Tension. Twenty-five years ago that word used to have more of a scientific meaning, referring to wires or ropes. Culturally, now it brings up freeway traffic, migraines, heart attacks. It’s acknowledged as a bad thing, and we try to get rid of it with massages, yoga, deep breathing and martinis.

When referring to singing, though, tension is more ambiguous. There must be tension for the vocal cords to vibrate, but all the other muscles surrounding them must be relaxed. The muscles in your neck, shoulders, abs, jaw, tongue, lips, even your hands may all tense and consequently not move the way they should. The tricky thing is these muscles have forgotten how it feels to be relaxed. Prove it to yourself: tense your hand, then gradually release the tension. At some point you can’t tell if your hand is relaxed all the way or not. Finally releasing it all the way is revealing—it didn’t feel tense and yet it still was.

Here are some diagnostic tools for the tongue, lips, and jaw as found in Carolyn Sloan’s “Finding Your Voice”:

Say this quickly: “Take a ticket, take a ticket, take a ticket Tom”. If you can say it fast and with little or no effort you probably don’t have excessive tension in the tongue. But try this one: “Red leather, yellow leather, red leather, yellow leather, red leather, yellow leather.” Fast.

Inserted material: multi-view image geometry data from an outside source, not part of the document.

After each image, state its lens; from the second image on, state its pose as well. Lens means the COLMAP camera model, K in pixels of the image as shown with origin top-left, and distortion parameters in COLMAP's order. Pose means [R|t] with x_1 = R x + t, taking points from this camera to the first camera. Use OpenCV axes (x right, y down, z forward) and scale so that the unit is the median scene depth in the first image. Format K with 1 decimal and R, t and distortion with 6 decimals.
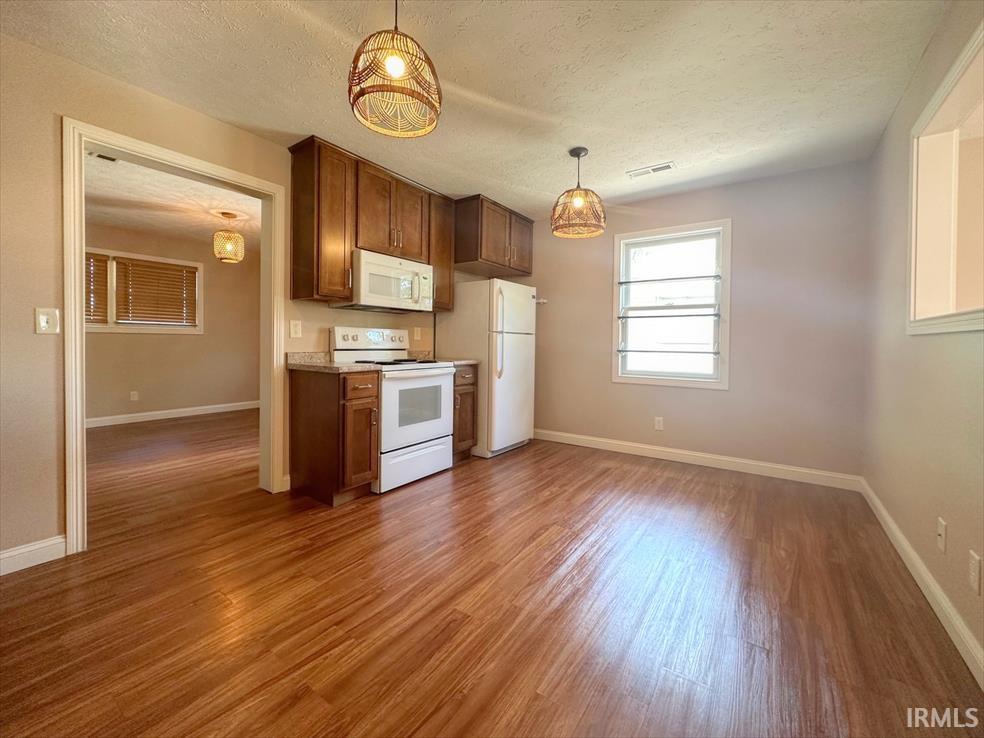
lens RADIAL K [[398.3, 0, 496.3], [0, 398.3, 348.2], [0, 0, 1]] dist [-0.000207, 0.000170]
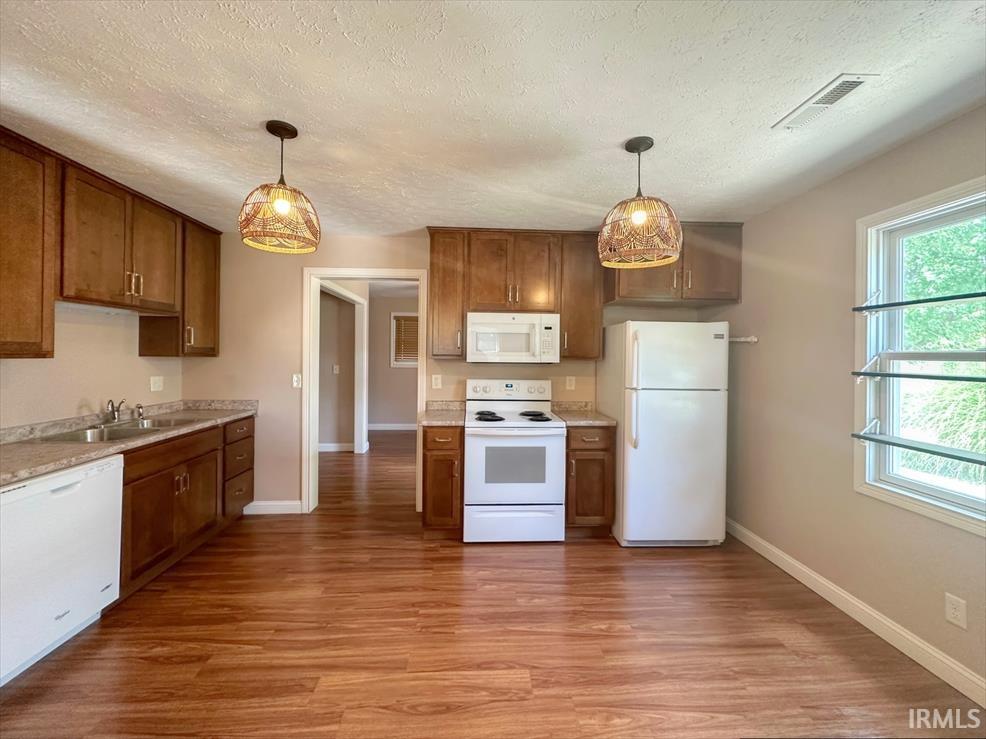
lens RADIAL K [[398.6, 0, 491.3], [0, 398.6, 354.8], [0, 0, 1]] dist [-0.000991, -0.000093]
pose [[0.617061, -0.001267, -0.786914, 0.565219], [-0.016913, 0.999746, -0.014872, -0.114734], [0.786734, 0.022486, 0.616883, 0.373232]]
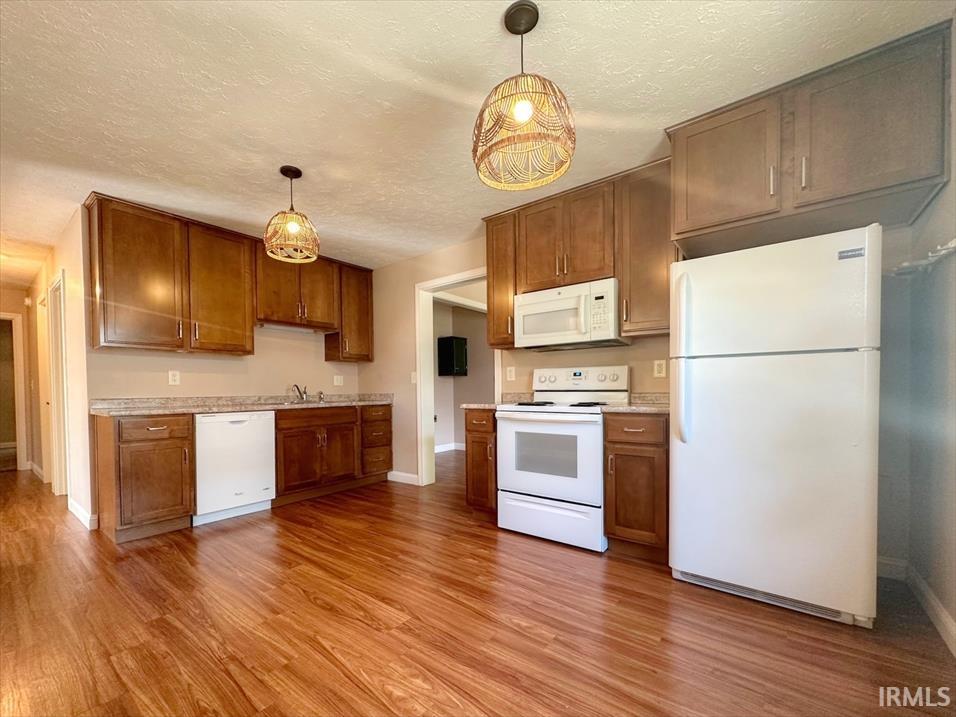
lens RADIAL K [[398.2, 0, 460.2], [0, 398.2, 396.7], [0, 0, 1]] dist [-0.001839, -0.000356]
pose [[-0.061690, 0.010637, -0.998039, 0.724950], [-0.002714, 0.999938, 0.010825, 0.009786], [0.998092, 0.003377, -0.061657, 0.918410]]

Now try “Ya ya ya ya ya ya ya ya ya”. Don’t move your jaw. If you are unable to do this without the jaw moving, you have hidden tongue tension.

EXERCISES

  1. Ng-gah. “Ng” is with your tongue up against your hard palate–gah opens up your throat. Really feel the “Humminess” of the “Ng”–it’s called an “open-mouthed hum”. Try this on various pitches.
  2. “I think a thousand thoughts” has the blade (tip) of your tongue touching your teeth. Really enunciate those “th’s”. Sing these words all over your range.
  3. “Never not now”. Your tongue also touches your teeth , just on the ridge. Sing this up and down the scale.
  4. “La La La La Ta Ta Ta Ta Da Da Da Da Da.” Sing on one pitch up and down the scale, without moving your jaw.
  5. “Ladies Like Lollipops” Sing on a scale going up and then down, with your tongue touching the teeth ridge, the hard palate, and use both lips. All should be relaxed. Jaws should be apart on “pops”, using only the lips. Lips should be “kissy” and forward.
  6. “Why won’t we wait?” using “kissy” lips.
  7. Do the “Whitney Houston waggle” (move only your lower jaw) as you sing through any song that gives you trouble moving from one transition area to the next. Also think of st-r-e-t-c-hing your jaw wider at the end of a word instead of closing it up—it gives you amazing breath right when you think you don’t have any more!

You may get tense just thinking about doing all these exercises when in fact they are great indicators of just the opposite. In order to do them correctly, your muscles have to be relaxed. So take a deep breath and jump right in– you have nothing to lose but your tension! (And everything to gain–maybe even a standing ovation at Karaoke Fest!)